Educazione “verde” da parte dello Stato?

Il Consiglio federale vuole un’economia più “verde”. Esso prevede una revisione della legge sulla protezione dell’ambiente per rendere il consumo e la produzione più ecologici, nonché per ridurre il consumo di risorse e l’impatto sull’ambiente. Le imprese sarebbero costrette ad utilizzare più efficacemente i materiali, a riprendere gli imballaggi e ad indicare l’impatto ambientale dei prodotti. Questo comporta una restrizione della libertà economica e la creazione di ostacoli al commercio.

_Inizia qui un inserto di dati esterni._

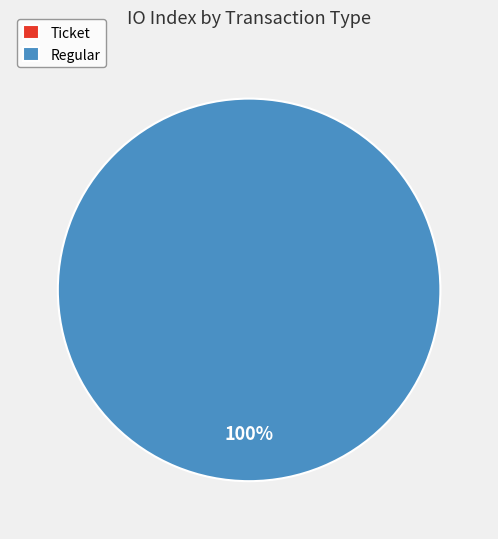

How much of the chart is everything except Ticket (io_index=0)?

100.0%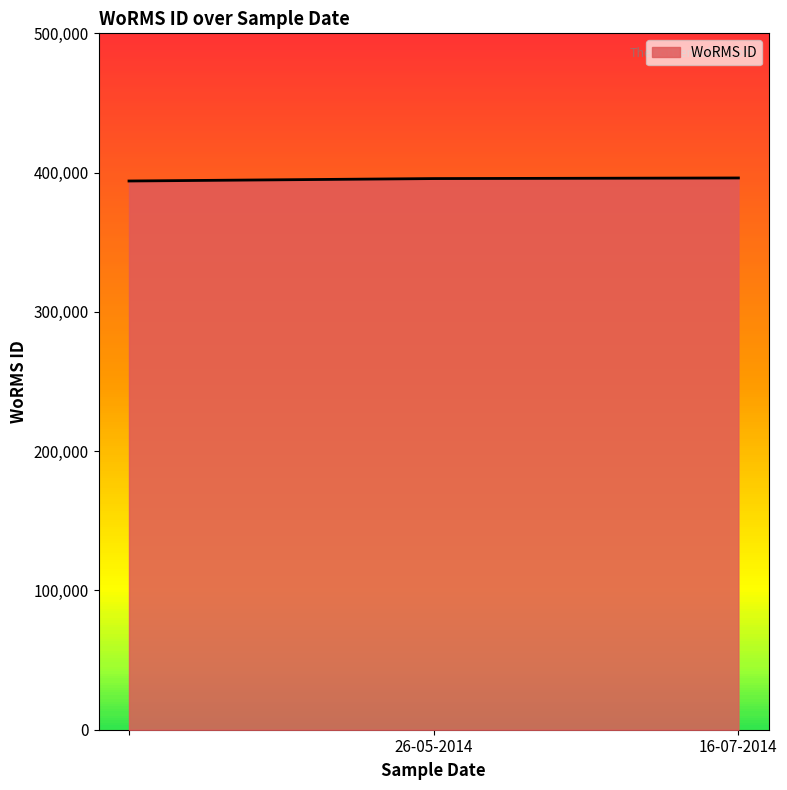

What is the average value?

395283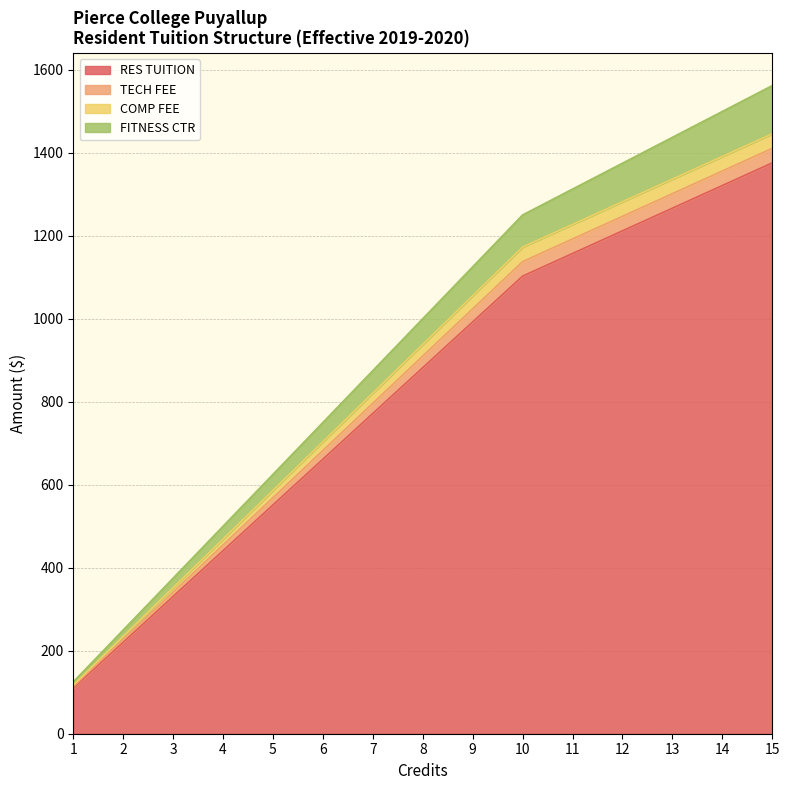

At how many categories does at least one series exceed 418?

12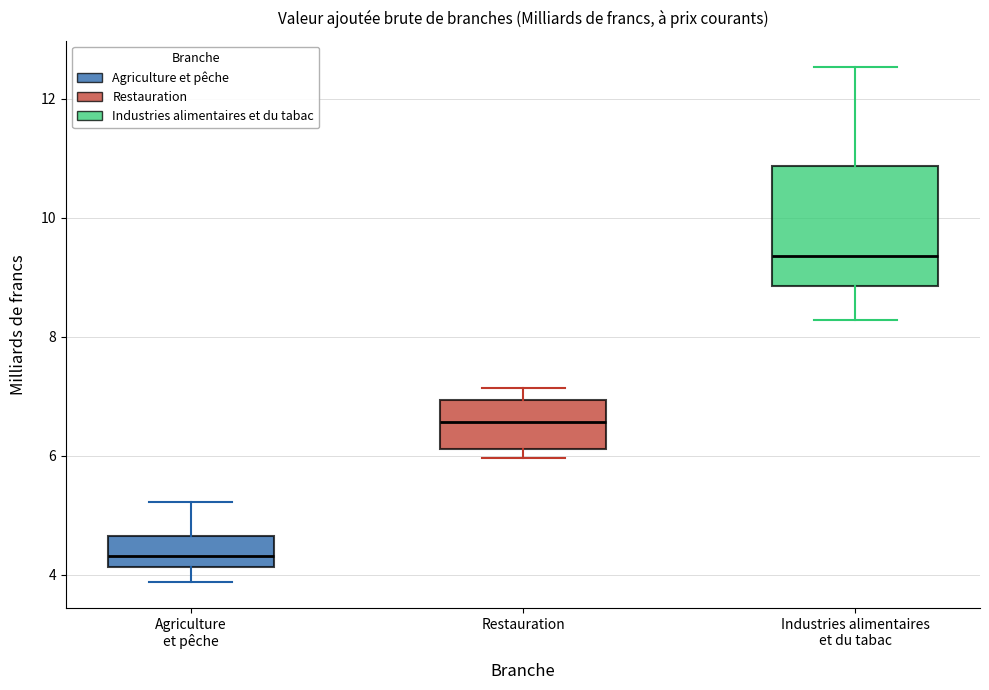

Reading left to right, read every box against the y-axis: the position of its median line, the range the box covers, and the ends of its whiskers. The values are not printed on the chart, so give them approximately, as read against the axis.

Agriculture et pêche: median 4.4, box 4.2 to 4.6, whiskers 3.8 to 5.2
Restauration: median 6.6, box 6.2 to 7.0, whiskers 6.0 to 7.2
Industries alimentaires et du tabac: median 9.4, box 8.8 to 10.8, whiskers 8.2 to 12.6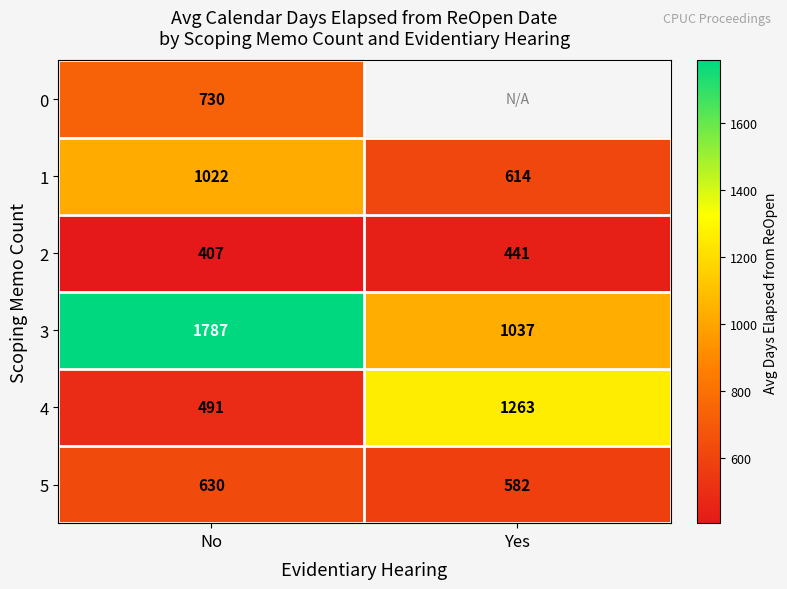

At No, list the series in order from smallest to largest.

2, 4, 5, 0, 1, 3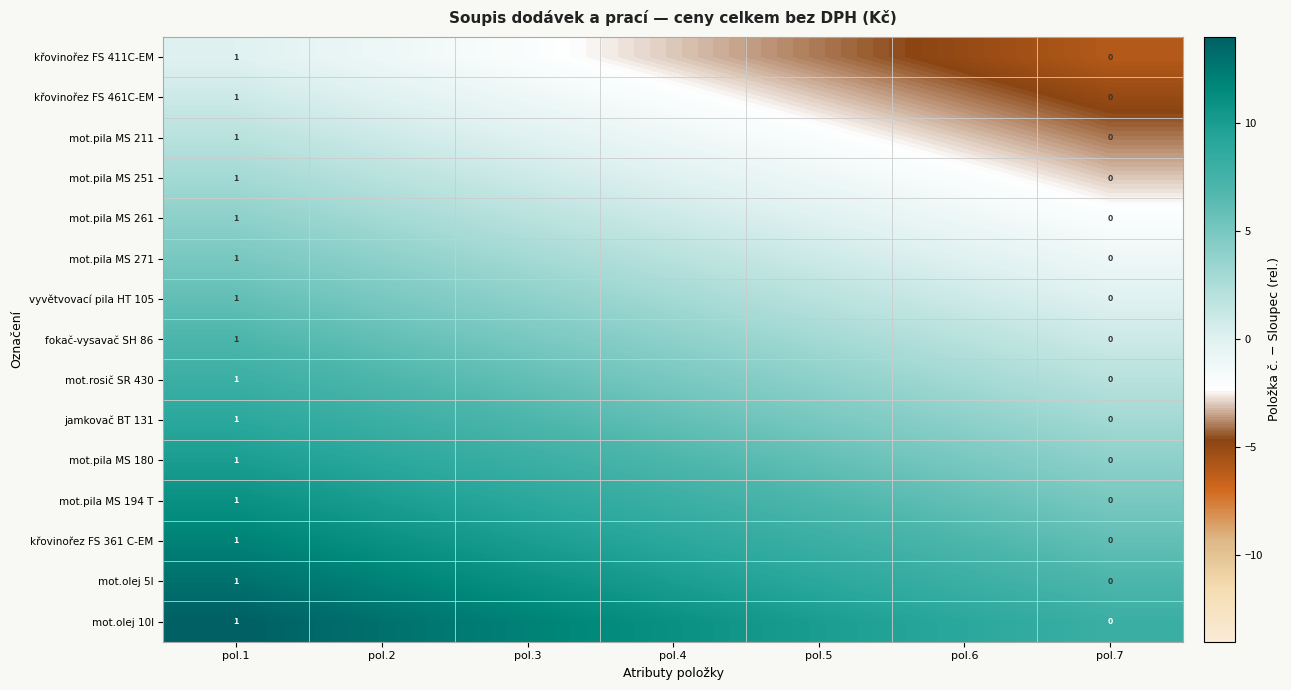

What is the difference between the mot.pila MS 271 values at pol.1 and pol.2?

1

​Per il momento, si tratta ancora di obiettivi lontani, di trasparenza, di raccomandazioni e di misure volontarie. Le intenzioni sono tuttavia chiare: lo Stato tende a rieducare l’economia e i consumatori – e non solo in Svizzera. Ma può realmente influenzare i circuiti internazionali delle risorse, può educare attraverso leggi ed immischiarsi nei sistemi di produzione di altri Stati?
 
La ripartizione delle risorse avviene sul mercato mondiale. Se la domanda svizzera di minerali di ferro diminuisce, la materia prima non rimane nel sottosuolo, ma viene acquistata da altri paesi. La gestione efficace delle risorse e la chiusura dei cicli delle sostanze sono completamente nell’interesse dell’economia. A questo proposito, le imprese svizzere occupano posizioni da leader a livello mondiale. La trasparenza auspicata dal Consiglio federale potrà dare qualcosa soltanto se i consumatori sono pronti a pagare per il «valore aggiunto verde». Se vogliamo contribuire ad una gestione più efficace delle risorse, dobbiamo rafforzare la capacità d’innovazione dell’economia. I progressi tecnologici possono espandersi e mostrare i loro effetti in tutto il mondo, le “autorestrizioni” nazionali si fermano invece alle frontiere.